La carrera esta a punto de iniciarse. Los equipos participantes, no todos, ya tienen a sus cabezas visibles y a sus gregarios dispuestos. Los dorsales ya se han repartido. Ahora cabe esperar a que el día de la competición los resultados deparen lo mejor.

El espectáculo ya corre por las calles y los sillones mullidos de la Casa Consistorial ya esperan a los vencedores. Las apuestas, en forma de porras, ya se dejan ver. La incertidumbre en unos, los que son novatos, por ver a donde llegaran y la tranquilidad en otros, por repetir o mejorar resultados, es la nota predominante.

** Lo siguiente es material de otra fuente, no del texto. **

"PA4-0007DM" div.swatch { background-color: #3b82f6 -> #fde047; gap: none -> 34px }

A pesar de todo, el morbo ya se ha instalado en el pueblo, como una nube de polvo y paja, de promesas y compromisos, que no dejan ver la realidad. El amor por la localidad y sus habitantes empieza a ser empalagoso.

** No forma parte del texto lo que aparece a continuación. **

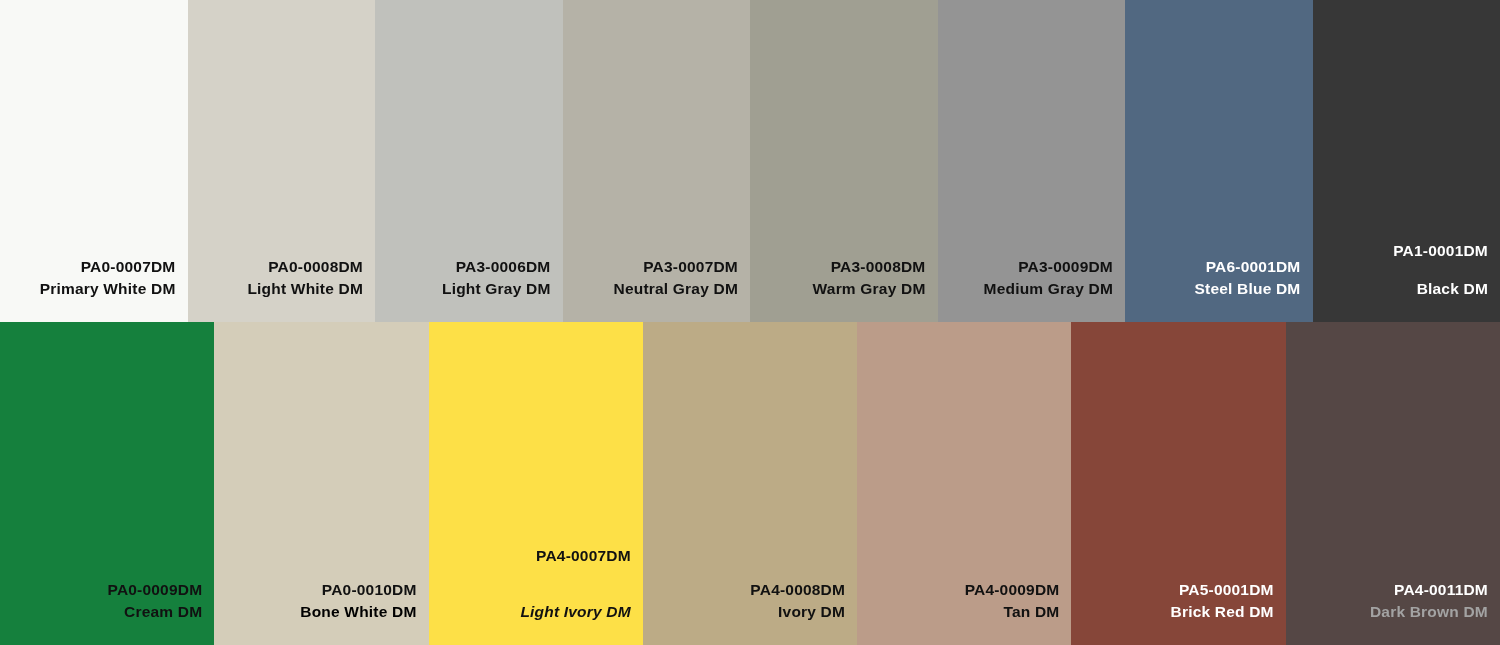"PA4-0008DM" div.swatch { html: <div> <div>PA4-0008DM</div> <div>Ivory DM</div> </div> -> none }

Menos mal que la Semana de Pasión y la lluvia, han frenado esta algarabía electoral de la pre de la pre-campaña y sus ímpetus. Pero me temo que con la llegada de la “Mona” se volverá a reanudar, con más fuerza si cabe, este frenesí, debido a la “fiestuki” del último domingo de abril y a la “Mona de Santa Vicent”.

La meta de esta carrera no es otra que meter la cabeza como sea en la cinta final de la prueba. Los 17 primeros tendrán premio, el resto tendrá que contentarse por haber participado y haber servido a su líder como aguador o como liebre.

Así que dentro de poco oiremos a los jueces de la prueba soltar por su boca el ya tradicional “Preparados, listos…..YA”. ¡Y que los ciudadanos repartan suerte!